* **What you have to do**
Rewrite the lines below, switching every "数据中心" to "资料中心" and leaving everything else unchanged.

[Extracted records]
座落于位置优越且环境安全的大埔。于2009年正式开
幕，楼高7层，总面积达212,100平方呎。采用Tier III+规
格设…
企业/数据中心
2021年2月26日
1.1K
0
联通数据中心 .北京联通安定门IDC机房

* **Result of this task**
座落于位置优越且环境安全的大埔。于2009年正式开
幕，楼高7层，总面积达212,100平方呎。采用Tier III+规
格设…
企业/资料中心
2021年2月26日
1.1K
0
联通资料中心 .北京联通安定门IDC机房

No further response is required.